Stored data
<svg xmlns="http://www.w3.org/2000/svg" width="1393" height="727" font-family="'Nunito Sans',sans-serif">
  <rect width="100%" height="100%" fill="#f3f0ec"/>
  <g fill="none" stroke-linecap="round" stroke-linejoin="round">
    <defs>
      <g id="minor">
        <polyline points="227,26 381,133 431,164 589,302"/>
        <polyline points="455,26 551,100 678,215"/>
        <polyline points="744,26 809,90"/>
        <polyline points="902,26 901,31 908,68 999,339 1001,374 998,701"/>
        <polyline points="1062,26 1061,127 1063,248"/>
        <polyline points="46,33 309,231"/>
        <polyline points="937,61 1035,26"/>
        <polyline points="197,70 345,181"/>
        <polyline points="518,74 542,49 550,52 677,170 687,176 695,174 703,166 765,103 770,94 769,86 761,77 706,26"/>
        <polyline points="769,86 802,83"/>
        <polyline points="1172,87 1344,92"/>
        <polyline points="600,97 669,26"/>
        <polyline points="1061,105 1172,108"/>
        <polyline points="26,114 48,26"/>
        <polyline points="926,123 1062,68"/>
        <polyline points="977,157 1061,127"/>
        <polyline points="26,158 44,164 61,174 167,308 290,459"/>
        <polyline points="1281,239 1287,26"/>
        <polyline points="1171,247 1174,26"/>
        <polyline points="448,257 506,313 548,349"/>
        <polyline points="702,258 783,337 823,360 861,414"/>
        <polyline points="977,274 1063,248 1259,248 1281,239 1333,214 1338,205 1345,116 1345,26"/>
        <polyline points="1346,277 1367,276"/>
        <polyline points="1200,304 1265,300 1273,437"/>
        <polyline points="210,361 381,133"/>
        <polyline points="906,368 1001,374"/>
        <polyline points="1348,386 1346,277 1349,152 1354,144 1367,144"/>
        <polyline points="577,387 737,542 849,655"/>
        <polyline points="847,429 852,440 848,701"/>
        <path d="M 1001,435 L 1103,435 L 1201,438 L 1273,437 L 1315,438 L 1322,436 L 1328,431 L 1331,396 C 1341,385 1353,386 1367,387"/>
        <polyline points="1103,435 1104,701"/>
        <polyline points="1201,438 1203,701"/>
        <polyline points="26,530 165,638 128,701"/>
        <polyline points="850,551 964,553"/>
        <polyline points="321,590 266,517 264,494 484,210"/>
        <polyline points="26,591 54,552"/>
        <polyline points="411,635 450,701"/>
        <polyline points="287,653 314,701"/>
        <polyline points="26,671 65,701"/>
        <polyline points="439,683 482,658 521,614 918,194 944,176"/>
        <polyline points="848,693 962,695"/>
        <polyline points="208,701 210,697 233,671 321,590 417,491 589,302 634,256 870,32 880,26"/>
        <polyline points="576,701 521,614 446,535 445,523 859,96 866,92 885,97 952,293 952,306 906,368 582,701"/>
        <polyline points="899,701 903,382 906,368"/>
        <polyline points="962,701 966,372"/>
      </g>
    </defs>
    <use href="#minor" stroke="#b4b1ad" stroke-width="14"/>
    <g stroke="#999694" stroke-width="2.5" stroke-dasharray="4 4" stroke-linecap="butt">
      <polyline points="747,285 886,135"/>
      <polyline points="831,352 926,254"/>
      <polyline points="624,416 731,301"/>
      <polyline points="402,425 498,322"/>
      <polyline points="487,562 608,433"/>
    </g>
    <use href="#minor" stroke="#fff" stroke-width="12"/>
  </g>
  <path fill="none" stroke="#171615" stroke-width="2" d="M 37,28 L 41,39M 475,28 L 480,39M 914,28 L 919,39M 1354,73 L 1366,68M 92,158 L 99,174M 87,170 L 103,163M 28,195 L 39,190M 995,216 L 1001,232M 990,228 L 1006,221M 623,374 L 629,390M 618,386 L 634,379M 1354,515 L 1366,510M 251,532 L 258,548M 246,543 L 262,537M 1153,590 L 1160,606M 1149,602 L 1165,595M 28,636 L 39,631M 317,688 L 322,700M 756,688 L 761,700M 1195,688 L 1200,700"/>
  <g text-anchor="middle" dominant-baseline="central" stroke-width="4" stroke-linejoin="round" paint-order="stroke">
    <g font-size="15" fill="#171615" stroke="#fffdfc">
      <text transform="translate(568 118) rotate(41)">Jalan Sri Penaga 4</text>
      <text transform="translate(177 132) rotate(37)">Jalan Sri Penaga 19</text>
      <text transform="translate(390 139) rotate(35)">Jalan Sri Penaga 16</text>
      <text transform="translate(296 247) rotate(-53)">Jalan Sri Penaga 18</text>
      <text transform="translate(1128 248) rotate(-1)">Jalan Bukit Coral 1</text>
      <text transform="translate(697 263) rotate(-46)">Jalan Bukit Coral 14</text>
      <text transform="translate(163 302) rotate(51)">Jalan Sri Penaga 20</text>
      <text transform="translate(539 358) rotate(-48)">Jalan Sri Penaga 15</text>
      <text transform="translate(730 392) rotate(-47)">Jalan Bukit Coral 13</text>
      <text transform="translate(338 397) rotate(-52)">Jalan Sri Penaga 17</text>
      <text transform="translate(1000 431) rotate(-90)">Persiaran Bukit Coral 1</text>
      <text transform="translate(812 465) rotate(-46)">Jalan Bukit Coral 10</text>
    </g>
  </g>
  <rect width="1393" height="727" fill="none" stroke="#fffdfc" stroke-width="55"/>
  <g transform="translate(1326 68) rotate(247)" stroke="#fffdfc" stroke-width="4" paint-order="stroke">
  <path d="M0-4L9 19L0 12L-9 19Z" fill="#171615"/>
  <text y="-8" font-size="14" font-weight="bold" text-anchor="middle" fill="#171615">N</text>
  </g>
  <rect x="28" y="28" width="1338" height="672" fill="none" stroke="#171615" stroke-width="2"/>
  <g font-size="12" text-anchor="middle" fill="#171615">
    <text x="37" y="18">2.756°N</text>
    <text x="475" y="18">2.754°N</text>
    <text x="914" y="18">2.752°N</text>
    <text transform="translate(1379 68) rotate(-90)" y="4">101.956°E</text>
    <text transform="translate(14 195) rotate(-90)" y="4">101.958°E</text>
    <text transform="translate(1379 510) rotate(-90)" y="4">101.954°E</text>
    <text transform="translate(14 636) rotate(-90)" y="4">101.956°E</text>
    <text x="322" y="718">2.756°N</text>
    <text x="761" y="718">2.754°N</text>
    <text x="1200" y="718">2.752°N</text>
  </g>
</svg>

* _What is needed_
What you write must match the records above line for line.

* _Response box_
<svg xmlns="http://www.w3.org/2000/svg" width="1393" height="727" font-family="'Nunito Sans',sans-serif">
  <rect width="100%" height="100%" fill="#f3f0ec"/>
  <g fill="none" stroke-linecap="round" stroke-linejoin="round">
    <defs>
      <g id="minor">
        <polyline points="227,26 381,133 431,164 589,302"/>
        <polyline points="455,26 551,100 678,215"/>
        <polyline points="744,26 809,90"/>
        <polyline points="902,26 901,31 908,68 999,339 1001,374 998,701"/>
        <polyline points="1062,26 1061,127 1063,248"/>
        <polyline points="46,33 309,231"/>
        <polyline points="937,61 1035,26"/>
        <polyline points="197,70 345,181"/>
        <polyline points="518,74 542,49 550,52 677,170 687,176 695,174 703,166 765,103 770,94 769,86 761,77 706,26"/>
        <polyline points="769,86 802,83"/>
        <polyline points="1172,87 1344,92"/>
        <polyline points="600,97 669,26"/>
        <polyline points="1061,105 1172,108"/>
        <polyline points="26,114 48,26"/>
        <polyline points="926,123 1062,68"/>
        <polyline points="977,157 1061,127"/>
        <polyline points="26,158 44,164 61,174 167,308 290,459"/>
        <polyline points="1281,239 1287,26"/>
        <polyline points="1171,247 1174,26"/>
        <polyline points="448,257 506,313 548,349"/>
        <polyline points="702,258 783,337 823,360 861,414"/>
        <polyline points="977,274 1063,248 1259,248 1281,239 1333,214 1338,205 1345,116 1345,26"/>
        <polyline points="1346,277 1367,276"/>
        <polyline points="1200,304 1265,300 1273,437"/>
        <polyline points="210,361 381,133"/>
        <polyline points="906,368 1001,374"/>
        <polyline points="1348,386 1346,277 1349,152 1354,144 1367,144"/>
        <polyline points="577,387 737,542 849,655"/>
        <polyline points="847,429 852,440 848,701"/>
        <path d="M 1001,435 L 1103,435 L 1201,438 L 1273,437 L 1315,438 L 1322,436 L 1328,431 L 1331,396 C 1341,385 1353,386 1367,387"/>
        <polyline points="1103,435 1104,701"/>
        <polyline points="1201,438 1203,701"/>
        <polyline points="26,530 165,638 128,701"/>
        <polyline points="850,551 964,553"/>
        <polyline points="321,590 266,517 264,494 484,210"/>
        <polyline points="26,591 54,552"/>
        <polyline points="411,635 450,701"/>
        <polyline points="287,653 314,701"/>
        <polyline points="26,671 65,701"/>
        <polyline points="439,683 482,658 521,614 918,194 944,176"/>
        <polyline points="848,693 962,695"/>
        <polyline points="208,701 210,697 233,671 321,590 417,491 589,302 634,256 870,32 880,26"/>
        <polyline points="576,701 521,614 446,535 445,523 859,96 866,92 885,97 952,293 952,306 906,368 582,701"/>
        <polyline points="899,701 903,382 906,368"/>
        <polyline points="962,701 966,372"/>
      </g>
    </defs>
    <use href="#minor" stroke="#b4b1ad" stroke-width="14"/>
    <g stroke="#999694" stroke-width="2.5" stroke-dasharray="4 4" stroke-linecap="butt">
      <polyline points="747,285 886,135"/>
      <polyline points="831,352 926,254"/>
      <polyline points="624,416 731,301"/>
      <polyline points="402,425 498,322"/>
      <polyline points="487,562 608,433"/>
    </g>
    <use href="#minor" stroke="#fff" stroke-width="12"/>
  </g>
  <path fill="none" stroke="#171615" stroke-width="2" d="M 37,28 L 41,39M 475,28 L 480,39M 914,28 L 919,39M 1354,73 L 1366,68M 92,158 L 99,174M 87,170 L 103,163M 28,195 L 39,190M 995,216 L 1001,232M 990,228 L 1006,221M 623,374 L 629,390M 618,386 L 634,379M 1354,515 L 1366,510M 251,532 L 258,548M 246,543 L 262,537M 1153,590 L 1160,606M 1149,602 L 1165,595M 28,636 L 39,631M 317,688 L 322,700M 756,688 L 761,700M 1195,688 L 1200,700"/>
  <g text-anchor="middle" dominant-baseline="central" stroke-width="4" stroke-linejoin="round" paint-order="stroke">
    <g font-size="15" fill="#171615" stroke="#fffdfc">
      <text transform="translate(568 118) rotate(41)">Jalan Sri Penaga 4</text>
      <text transform="translate(177 132) rotate(37)">Jalan Sri Penaga 19</text>
      <text transform="translate(390 139) rotate(35)">Jalan Sri Penaga 16</text>
      <text transform="translate(296 247) rotate(-53)">Jalan Sri Penaga 18</text>
      <text transform="translate(1128 248) rotate(-1)">Jalan Bukit Coral 1</text>
      <text transform="translate(697 263) rotate(-46)">Jalan Bukit Coral 14</text>
      <text transform="translate(163 302) rotate(51)">Jalan Sri Penaga 20</text>
      <text transform="translate(539 358) rotate(-48)">Jalan Sri Penaga 15</text>
      <text transform="translate(730 392) rotate(-47)">Jalan Bukit Coral 13</text>
      <text transform="translate(338 397) rotate(-52)">Jalan Sri Penaga 17</text>
      <text transform="translate(1000 431) rotate(-90)">Persiaran Bukit Coral 1</text>
      <text transform="translate(812 465) rotate(-46)">Jalan Bukit Coral 10</text>
    </g>
  </g>
  <rect width="1393" height="727" fill="none" stroke="#fffdfc" stroke-width="55"/>
  <g transform="translate(1326 68) rotate(247)" stroke="#fffdfc" stroke-width="4" paint-order="stroke">
  <path d="M0-4L9 19L0 12L-9 19Z" fill="#171615"/>
  <text y="-8" font-size="14" font-weight="bold" text-anchor="middle" fill="#171615">N</text>
  </g>
  <rect x="28" y="28" width="1338" height="672" fill="none" stroke="#171615" stroke-width="2"/>
  <g font-size="12" text-anchor="middle" fill="#171615">
    <text x="37" y="18">2.756°N</text>
    <text x="475" y="18">2.754°N</text>
    <text x="914" y="18">2.752°N</text>
    <text transform="translate(1379 68) rotate(-90)" y="4">101.956°E</text>
    <text transform="translate(14 195) rotate(-90)" y="4">101.958°E</text>
    <text transform="translate(1379 510) rotate(-90)" y="4">101.954°E</text>
    <text transform="translate(14 636) rotate(-90)" y="4">101.956°E</text>
    <text x="322" y="718">2.756°N</text>
    <text x="761" y="718">2.754°N</text>
    <text x="1200" y="718">2.752°N</text>
  </g>
</svg>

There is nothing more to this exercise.